EDITORIAL: Penalizing the press: Journalism deal with Chinese university raises concern
November 19, 2019
Issue: Two weeks ago, WKU came to an agreement with an institution of higher education in China, Shaanxi Normal University (SNNU), that will allow WKU and SNNU students to transfer between universities and complete degrees in psychology, education and/ or journalism.
Our stance: Higher education in China — along with many other Chinese institutions — is overseen by an authoritarian communist regime, and because of this WKU should not share the same values on psychology, education and journalism with a program under China’s control.
The joint memo detailing WKU and SNNU’s agreement reads the two universities will offer programs “deemed mutually desirable and reasonable for the development of cooperative activities between the two institutions,” and “specific programs shall be subject to mutual consent,” meaning WKU sees an overlap in the criteria it and SNNU wants to meet.
This notion is abhorrent, especially in terms of agreeing on principles of journalism, as China regularly limits its media and practices prior restraint (when the government intervenes to prevent a story’s publication.) Banning prior restraint is fundamental to freedom of the press in the United States, and this alone should stop WKU from reaching an agreement with SNNU on how to teach journalism.
On top of this, China is ranked 177 in the 2019 World Press Freedom Index, third from last in front of only North Korea and Eritrea, according to Reporters Without Borders. It is not uncommon for the Chinese Communist Party to hire writers to work under a pseudonym and praise the government in print media in order to sneakily give readers propaganda, according to The China Quarterly.

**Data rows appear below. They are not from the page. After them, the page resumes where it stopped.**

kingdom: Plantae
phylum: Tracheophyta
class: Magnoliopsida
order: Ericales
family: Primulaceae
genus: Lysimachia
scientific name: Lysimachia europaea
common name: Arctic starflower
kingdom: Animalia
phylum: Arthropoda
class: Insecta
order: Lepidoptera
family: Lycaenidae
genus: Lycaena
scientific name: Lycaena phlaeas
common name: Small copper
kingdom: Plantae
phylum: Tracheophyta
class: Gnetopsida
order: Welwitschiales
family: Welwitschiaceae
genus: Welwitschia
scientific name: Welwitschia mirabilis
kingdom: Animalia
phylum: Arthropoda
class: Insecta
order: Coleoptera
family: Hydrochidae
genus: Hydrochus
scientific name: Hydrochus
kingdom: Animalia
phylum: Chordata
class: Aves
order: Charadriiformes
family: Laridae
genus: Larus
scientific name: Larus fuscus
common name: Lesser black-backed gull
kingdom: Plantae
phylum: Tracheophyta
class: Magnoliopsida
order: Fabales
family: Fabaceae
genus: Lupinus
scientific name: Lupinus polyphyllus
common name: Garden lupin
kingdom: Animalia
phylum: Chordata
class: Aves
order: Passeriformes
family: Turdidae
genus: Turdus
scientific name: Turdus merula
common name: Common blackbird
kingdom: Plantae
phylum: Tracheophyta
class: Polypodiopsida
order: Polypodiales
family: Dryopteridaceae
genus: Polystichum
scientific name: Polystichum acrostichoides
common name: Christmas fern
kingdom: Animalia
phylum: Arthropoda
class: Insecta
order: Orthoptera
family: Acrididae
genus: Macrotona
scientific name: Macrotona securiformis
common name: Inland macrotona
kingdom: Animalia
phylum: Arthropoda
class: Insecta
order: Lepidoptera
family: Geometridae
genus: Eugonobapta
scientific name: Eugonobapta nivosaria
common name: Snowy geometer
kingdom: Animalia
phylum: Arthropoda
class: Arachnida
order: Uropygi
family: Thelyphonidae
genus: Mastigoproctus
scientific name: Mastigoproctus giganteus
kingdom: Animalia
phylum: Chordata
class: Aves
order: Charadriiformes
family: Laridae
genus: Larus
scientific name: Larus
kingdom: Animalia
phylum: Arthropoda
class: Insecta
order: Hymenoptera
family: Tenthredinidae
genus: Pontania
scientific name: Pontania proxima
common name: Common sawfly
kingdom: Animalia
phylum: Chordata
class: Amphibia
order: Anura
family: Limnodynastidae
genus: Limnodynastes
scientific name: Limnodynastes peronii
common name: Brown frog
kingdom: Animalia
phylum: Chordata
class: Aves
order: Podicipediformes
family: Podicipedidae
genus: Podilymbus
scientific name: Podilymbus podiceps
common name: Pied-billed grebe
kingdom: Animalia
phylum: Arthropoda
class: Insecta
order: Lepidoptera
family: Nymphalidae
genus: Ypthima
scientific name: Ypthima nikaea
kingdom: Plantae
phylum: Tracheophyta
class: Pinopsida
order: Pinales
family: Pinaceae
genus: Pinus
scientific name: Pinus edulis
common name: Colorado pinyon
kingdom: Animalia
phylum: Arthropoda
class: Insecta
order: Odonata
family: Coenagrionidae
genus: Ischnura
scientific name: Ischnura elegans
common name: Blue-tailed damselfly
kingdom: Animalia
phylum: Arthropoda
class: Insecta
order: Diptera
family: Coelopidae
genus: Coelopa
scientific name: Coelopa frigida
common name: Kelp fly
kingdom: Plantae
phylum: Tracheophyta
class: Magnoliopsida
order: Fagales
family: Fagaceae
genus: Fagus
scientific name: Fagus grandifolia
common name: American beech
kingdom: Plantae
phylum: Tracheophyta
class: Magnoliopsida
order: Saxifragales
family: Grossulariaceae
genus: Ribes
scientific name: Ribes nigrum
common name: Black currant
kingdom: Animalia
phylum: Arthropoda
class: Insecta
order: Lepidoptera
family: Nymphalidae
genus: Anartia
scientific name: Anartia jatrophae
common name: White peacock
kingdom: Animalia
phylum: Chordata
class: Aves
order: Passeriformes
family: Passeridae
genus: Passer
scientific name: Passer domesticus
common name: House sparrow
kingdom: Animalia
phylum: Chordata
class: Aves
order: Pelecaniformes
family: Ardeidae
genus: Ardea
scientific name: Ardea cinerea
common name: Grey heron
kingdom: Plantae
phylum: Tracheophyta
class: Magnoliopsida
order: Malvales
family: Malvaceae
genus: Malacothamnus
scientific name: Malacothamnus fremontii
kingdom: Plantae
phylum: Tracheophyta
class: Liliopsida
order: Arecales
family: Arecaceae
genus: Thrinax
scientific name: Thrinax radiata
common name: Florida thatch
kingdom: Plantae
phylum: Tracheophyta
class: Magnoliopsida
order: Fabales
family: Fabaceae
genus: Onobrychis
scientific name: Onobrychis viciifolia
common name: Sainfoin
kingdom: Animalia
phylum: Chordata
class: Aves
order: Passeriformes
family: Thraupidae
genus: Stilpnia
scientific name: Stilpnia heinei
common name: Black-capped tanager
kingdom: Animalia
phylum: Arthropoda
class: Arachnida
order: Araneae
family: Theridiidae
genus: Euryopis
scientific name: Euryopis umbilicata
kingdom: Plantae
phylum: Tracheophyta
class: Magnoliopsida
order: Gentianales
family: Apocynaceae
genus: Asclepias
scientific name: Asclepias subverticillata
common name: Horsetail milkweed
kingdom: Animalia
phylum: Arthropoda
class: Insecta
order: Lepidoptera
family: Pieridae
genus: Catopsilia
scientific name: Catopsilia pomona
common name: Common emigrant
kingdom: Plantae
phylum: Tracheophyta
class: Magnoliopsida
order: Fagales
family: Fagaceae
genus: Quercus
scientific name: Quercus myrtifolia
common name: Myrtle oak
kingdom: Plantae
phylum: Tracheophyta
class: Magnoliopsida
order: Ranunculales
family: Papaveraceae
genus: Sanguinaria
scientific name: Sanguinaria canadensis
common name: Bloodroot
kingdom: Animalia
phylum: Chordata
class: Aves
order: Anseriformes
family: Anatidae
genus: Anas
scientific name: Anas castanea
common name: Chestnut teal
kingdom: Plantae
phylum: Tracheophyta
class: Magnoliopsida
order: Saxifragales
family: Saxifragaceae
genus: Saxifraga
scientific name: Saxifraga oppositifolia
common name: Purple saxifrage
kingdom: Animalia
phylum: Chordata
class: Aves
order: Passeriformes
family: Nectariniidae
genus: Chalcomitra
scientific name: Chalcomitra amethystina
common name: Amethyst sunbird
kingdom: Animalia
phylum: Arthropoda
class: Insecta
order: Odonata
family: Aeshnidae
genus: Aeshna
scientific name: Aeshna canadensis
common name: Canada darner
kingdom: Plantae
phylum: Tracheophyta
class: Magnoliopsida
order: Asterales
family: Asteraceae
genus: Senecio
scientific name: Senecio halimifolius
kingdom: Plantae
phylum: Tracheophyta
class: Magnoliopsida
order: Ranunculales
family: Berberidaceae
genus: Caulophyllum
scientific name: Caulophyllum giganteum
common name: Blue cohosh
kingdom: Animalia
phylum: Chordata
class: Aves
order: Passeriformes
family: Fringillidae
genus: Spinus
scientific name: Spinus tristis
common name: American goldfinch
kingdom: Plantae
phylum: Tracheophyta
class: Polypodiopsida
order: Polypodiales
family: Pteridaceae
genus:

How can WKU partner to teach journalism with a university hosted by a country that doesn’t even share its basic beliefs on what journalism should be? What skills could a WKU student studying journalism learn from studying abroad in a country which actively suppresses its media?
This partnering with China could not come at a worse time, as the country has been on the world stage actively trying to take away Hong Kong’s democracy and implement communist law.
In the past, Chinese citizens have sought protection in Hong Kong after violating mainland China’s media laws, and this ongoing fight for the city has jeopardized this safety net for citizens’ voices.
The Chinese government also has an estimated 1.5 million Uyghur Muslims in concentration camps — known in mainland China as re-education camps — in which Chinese officials force the Uyghurs to conform to the Chinese Communist ideology, according to Reuters.
These concentration camps have been in place since 2014 partially in order to fight separatism, crushing multiculturalism and diversity by ripping families apart for no reason other than their religion.
WKU President Timothy Caboni has repeatedly spoken about WKU’s need for diversity, and John Sunnygard, WKU’s associate provost for Global Learning and International Affairs, even said in an email to the Herald that diversity was a factor in this agreement.
If this is the case, why does WKU not reach an agreement with another institution that shares its supposed desire for diversity?
Surely WKU could find a university which actually shares its beliefs on how psychology, education and journalism should be taught. It also should not be difficult to find a university which holds these values and is located in a country whose government is not committing atrocities upon its own people — unlike the one with which WKU just reached an agreement.
WKU’s decision is equally, if not more, shortsighted than its previous one with the Confucius Institute. This agreement is entirely different than the Chinese Flagship Program, which is a program meant to enrich students about China’s vibrant culture and treasured history dating back thousands of years.
However, this agreement is a form of WKU complying with the Chinese government, which is the very power that keeps Chinese citizens oppressed. WKU should not endorse programs backed by an authoritarian government; it’s that simple.